The bill has already been approved by the House panel – meaning it still has to make its way through the senate prior to becoming law. It was only approved after a rewrite that took out an expansion on the number of nurseries who would be able to be licensed to grow and sell medical marijuana.
“If you have a year left to live you’re going to try whatever you think may be helpful,” said Rep. Shawn Harrison, R-Tampa, who supported the bill. “Frankly, you’re not going to care whether it’s legal or not.”
Originally, the measure would have expanded the current 5 nurseries to a total of 20. This change was the most controversial part about this measure and the reason it took so long to be pushed through.

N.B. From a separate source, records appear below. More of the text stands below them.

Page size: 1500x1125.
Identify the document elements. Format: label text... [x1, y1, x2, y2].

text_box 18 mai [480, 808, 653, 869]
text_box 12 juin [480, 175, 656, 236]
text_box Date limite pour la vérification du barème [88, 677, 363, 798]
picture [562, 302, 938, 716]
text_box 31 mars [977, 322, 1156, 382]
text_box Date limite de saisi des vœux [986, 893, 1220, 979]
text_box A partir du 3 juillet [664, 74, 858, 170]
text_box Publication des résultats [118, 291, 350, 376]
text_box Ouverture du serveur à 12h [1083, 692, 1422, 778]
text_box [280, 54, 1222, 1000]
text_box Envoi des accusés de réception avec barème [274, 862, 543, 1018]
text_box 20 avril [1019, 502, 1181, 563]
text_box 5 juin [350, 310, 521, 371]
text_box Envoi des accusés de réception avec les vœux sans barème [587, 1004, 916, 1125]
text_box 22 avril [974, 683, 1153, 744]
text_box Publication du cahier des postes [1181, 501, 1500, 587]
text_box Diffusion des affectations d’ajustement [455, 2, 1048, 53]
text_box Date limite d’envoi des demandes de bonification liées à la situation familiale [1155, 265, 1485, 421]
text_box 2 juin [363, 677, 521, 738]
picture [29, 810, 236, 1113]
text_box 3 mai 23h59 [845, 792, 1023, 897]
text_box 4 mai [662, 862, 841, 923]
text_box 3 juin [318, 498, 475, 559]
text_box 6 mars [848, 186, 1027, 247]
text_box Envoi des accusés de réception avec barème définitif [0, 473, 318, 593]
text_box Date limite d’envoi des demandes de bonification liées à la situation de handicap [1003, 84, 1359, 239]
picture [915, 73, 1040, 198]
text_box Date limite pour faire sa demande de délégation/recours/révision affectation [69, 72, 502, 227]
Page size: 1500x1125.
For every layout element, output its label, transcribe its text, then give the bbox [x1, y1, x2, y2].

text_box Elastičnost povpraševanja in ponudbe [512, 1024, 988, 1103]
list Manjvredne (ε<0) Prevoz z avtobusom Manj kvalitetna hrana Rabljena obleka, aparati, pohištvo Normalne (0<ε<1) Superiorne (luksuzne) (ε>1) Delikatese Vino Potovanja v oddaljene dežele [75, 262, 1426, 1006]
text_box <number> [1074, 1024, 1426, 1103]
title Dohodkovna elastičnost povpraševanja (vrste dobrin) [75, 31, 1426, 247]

In the end, the number remains at 5 – 3 of which are currently awaiting hearings on whether or not they will receive the final license.
These nurseries were chosen as a part of the 2014 Charlotte’s Web law, which legalized low-THC, high-CBD strains of marijuana for patients with epilepsy and similar debilitating conditions. The nurseries recently all submitted their authorization for cultivation and once authorization is granted, they will be starting to produce the low-THC strains – as long as none of their legal troubles cause a hold up.
If approved in the senate, these nurseries would be expanding their crops to include high-THC marijuana to be sold to the terminally ill. This would produce more patients, which in turn will produce more sales for these companies – which will be needed to cover startup costs.
Many CBD only programs mean well, but they tend to set the state up for failure with medical marijuana. At least with this addition, if things got rolling before Amendment 2 passes in November (Vote Yes on 2!) then the companies will have a better outlook for success with the start of this industry.